The artist would not live to see the monument finished. His personal life fell apart and, depressed at being forced to dedicate his life to a work he never intended to create, Švec killed himself shortly before its official unveiling in 1955. Stalin too died before the monument was finished, and de-Stalinisation began shortly after. The reluctant artist’s tragic creation was destroyed a mere seven years after it was unveiled.
During its short life, the statue became a focus of typical Czech dark humour. Locals said that when the statue was demolished, the dictator’s enormous head rolled down the hill, ending up in the Vltava river. Comprised of a line of people, it became known colloquially as “The Meat Queue” (fronta na maso), in reference to the ongoing food shortages. At that time, if you didn’t have family in the countryside who could smuggle meat to you, you would have to queue for hours to get some. Arrive later than 3am, however, and you were likely to leave with an empty basket. To this day, Czechs refer to a long queue as being ‘like for the meat’ (jako na maso) or ‘like for the bananas’ (jako na banány).
On the other side of the Iron Curtain, however, from the 1950s onwards, the story being spun of capitalism was quite the opposite. The age of mass consumption had arrived, with goods stacked high in any colour you could desire. That seductive story has endured, albeit through the occasional crisis, but has once again teetered in recent months.

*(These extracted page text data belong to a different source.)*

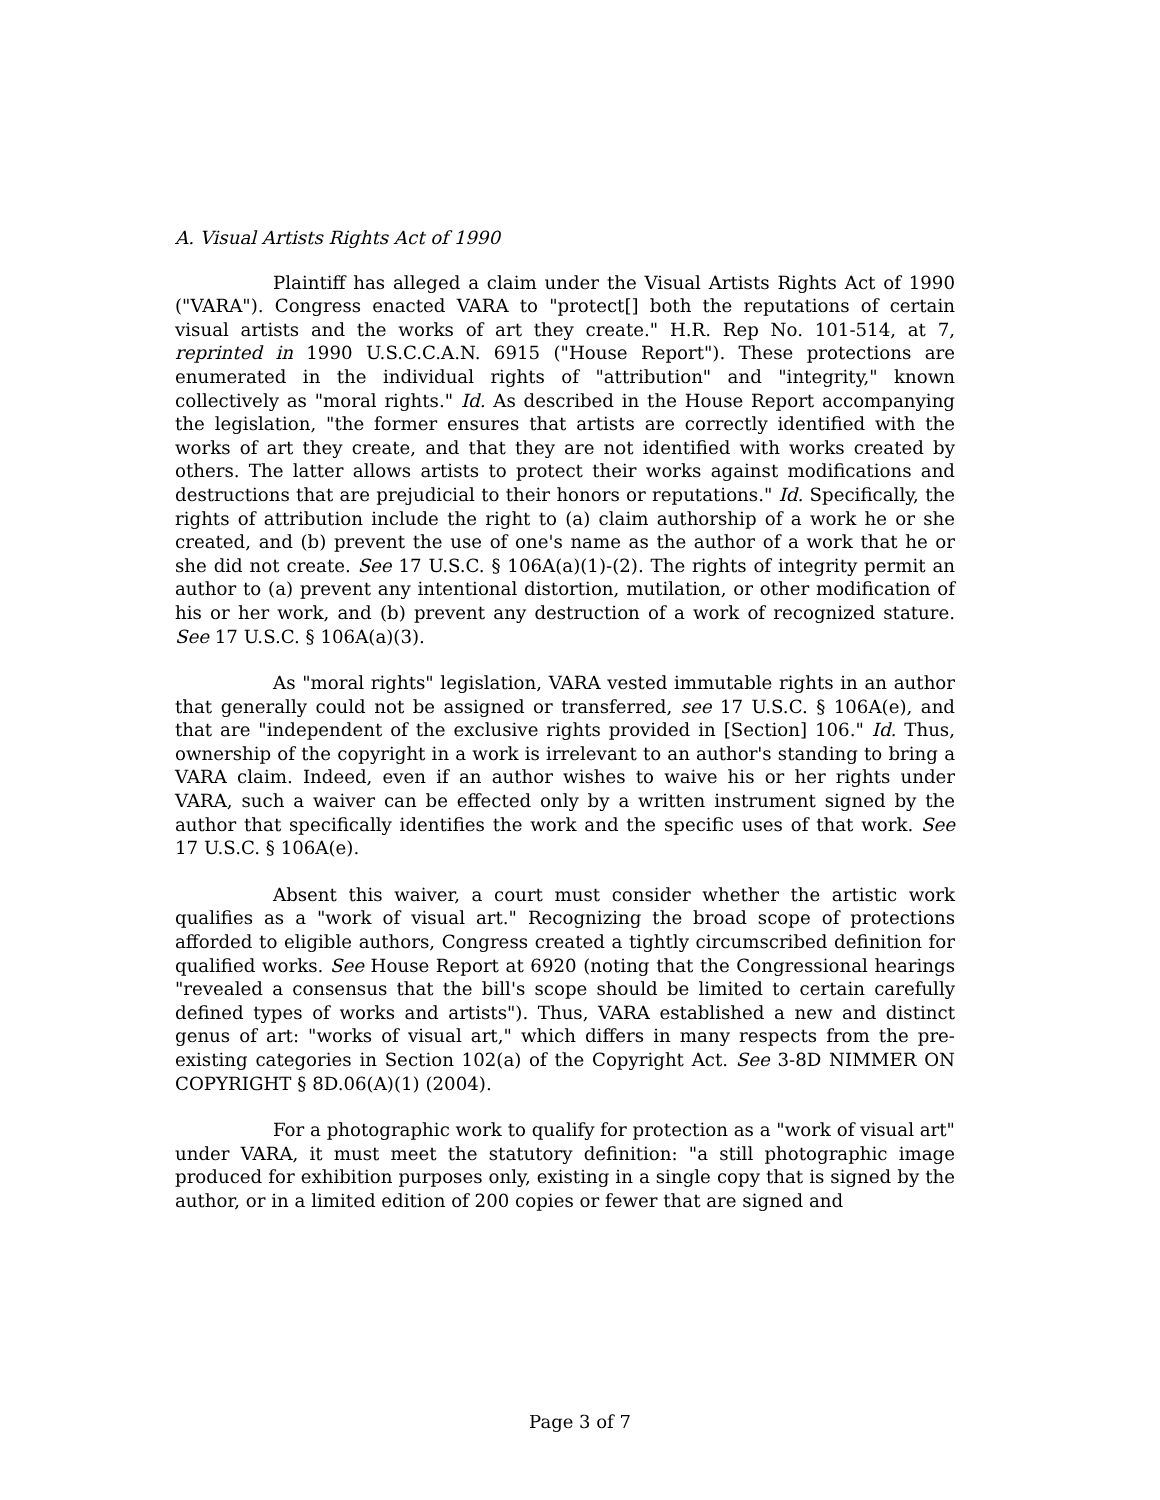A. Visual Artists Rights Act of 1990
Plaintiff has alleged a claim under the Visual Artists Rights Act of 1990 ("VARA"). Congress enacted VARA to "protect[] both the reputations of certain visual artists and the works of art they create." H.R. Rep No. 101-514, at 7, reprinted in 1990 U.S.C.C.A.N. 6915 ("House Report"). These protections are enumerated in the individual rights of "attribution" and "integrity," known collectively as "moral rights." Id. As described in the House Report accompanying the legislation, "the former ensures that artists are correctly identified with the works of art they create, and that they are not identified with works created by others. The latter allows artists to protect their works against modifications and destructions that are prejudicial to their honors or reputations." Id. Specifically, the rights of attribution include the right to (a) claim authorship of a work he or she created, and (b) prevent the use of one's name as the author of a work that he or she did not create. See 17 U.S.C. § 106A(a)(1)-(2). The rights of integrity permit an author to (a) prevent any intentional distortion, mutilation, or other modification of his or her work, and (b) prevent any destruction of a work of recognized stature. See 17 U.S.C. § 106A(a)(3).
As "moral rights" legislation, VARA vested immutable rights in an author that generally could not be assigned or transferred, see 17 U.S.C. § 106A(e), and that are "independent of the exclusive rights provided in [Section] 106." Id. Thus, ownership of the copyright in a work is irrelevant to an author's standing to bring a VARA claim. Indeed, even if an author wishes to waive his or her rights under VARA, such a waiver can be effected only by a written instrument signed by the author that specifically identifies the work and the specific uses of that work. See 17 U.S.C. § 106A(e).
Absent this waiver, a court must consider whether the artistic work qualifies as a "work of visual art." Recognizing the broad scope of protections afforded to eligible authors, Congress created a tightly circumscribed definition for qualified works. See House Report at 6920 (noting that the Congressional hearings "revealed a consensus that the bill's scope should be limited to certain carefully defined types of works and artists"). Thus, VARA established a new and distinct genus of art: "works of visual art," which differs in many respects from the pre-existing categories in Section 102(a) of the Copyright Act. See 3-8D NIMMER ON COPYRIGHT § 8D.06(A)(1) (2004).
For a photographic work to qualify for protection as a "work of visual art" under VARA, it must meet the statutory definition: "a still photographic image produced for exhibition purposes only, existing in a single copy that is signed by the author, or in a limited edition of 200 copies or fewer that are signed and
Page 3 of 7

I watched from afar, as panic buying took hold in the United States, England, Australia and other parts of the world. Gaps began to appear on supermarket shelves. Pure animal fear set in, hair being torn out in brawls over toilet paper, hospitals pilfered of basic hygiene products. Perhaps because a collective memory of those meat queues lives on, however, the Czechs around me stayed relatively stoic.

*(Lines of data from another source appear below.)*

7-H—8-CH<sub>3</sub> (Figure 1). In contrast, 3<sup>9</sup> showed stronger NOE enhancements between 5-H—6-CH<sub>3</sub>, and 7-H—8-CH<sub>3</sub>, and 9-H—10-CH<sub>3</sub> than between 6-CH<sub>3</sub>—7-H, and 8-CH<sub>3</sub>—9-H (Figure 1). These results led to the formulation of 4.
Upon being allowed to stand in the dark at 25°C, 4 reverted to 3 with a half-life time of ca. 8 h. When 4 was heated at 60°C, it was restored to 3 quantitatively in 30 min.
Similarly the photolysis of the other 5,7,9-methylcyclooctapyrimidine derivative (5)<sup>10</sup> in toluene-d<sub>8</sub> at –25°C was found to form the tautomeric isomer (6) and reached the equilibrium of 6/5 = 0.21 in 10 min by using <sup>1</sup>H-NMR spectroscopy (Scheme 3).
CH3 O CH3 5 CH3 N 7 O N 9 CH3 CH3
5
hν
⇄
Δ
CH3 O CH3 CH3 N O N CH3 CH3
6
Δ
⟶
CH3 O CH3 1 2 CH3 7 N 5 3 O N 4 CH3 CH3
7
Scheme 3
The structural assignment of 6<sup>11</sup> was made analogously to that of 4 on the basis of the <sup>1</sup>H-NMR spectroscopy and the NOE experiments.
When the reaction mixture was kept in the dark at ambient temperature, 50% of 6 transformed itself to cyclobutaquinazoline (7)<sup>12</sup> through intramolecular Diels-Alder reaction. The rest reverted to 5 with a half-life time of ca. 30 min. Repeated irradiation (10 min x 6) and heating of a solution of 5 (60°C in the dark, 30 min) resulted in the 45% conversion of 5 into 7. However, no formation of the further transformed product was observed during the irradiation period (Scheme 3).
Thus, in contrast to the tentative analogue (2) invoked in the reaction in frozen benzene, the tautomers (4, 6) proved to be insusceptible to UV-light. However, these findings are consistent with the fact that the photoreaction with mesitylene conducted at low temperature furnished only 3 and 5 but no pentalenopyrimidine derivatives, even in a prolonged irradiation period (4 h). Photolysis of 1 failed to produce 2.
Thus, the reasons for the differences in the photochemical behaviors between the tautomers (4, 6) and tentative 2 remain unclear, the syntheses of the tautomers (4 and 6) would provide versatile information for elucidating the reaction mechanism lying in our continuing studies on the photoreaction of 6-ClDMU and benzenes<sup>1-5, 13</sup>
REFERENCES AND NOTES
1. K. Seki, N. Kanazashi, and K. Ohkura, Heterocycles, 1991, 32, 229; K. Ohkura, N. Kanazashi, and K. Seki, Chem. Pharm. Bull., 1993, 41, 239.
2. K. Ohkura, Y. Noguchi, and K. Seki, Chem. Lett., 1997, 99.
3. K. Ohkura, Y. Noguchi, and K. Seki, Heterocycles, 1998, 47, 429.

All along, beneath the shining veneer of plenty, capitalism has been founded on scarcity, hoarding and, when push comes to shove, a fight to the death. While the overnight queues for some goods, such as iPhones, started long ago, it was only a matter of time before this became more generalised.
Is there much of a difference between the socialist ‘meat queue’ of 65 years ago and the queues for food banks being seen across ‘the West’ today, as millions are thrown out of work? The spell of false choices was cast long ago. No matter the ideology, no matter the ‘ism’, systems dependent on a bubble of fossil fuels take parallel trajectories, asking the impossible of the earth. The West has long come to resemble the USSR: Land is stripped from communities, concentrated into enormous parcels, and left devoid of nature. Huge centralised warehouses, operated by power-mad oligarchs, pock-mark the landscape. Bureaucracies of surveillance, of a complexity which Stalin could only dream, creep into place. The worker is reduced to an expendable cog.
In 1991, after the Soviet Union shattered, a 23-metre-high metronome, painted red, was erected on the exact site where Stalin’s Meat Queue once stood. What is it keeping time for? Many saw it as measuring the new era: the arrival of democracy, the victory of capitalism. This time-keeper would mark the end of history.
The metronome didn’t take long to stop ticking, however, and the locals now have another folly to joke about. The last time I went there, it remained still.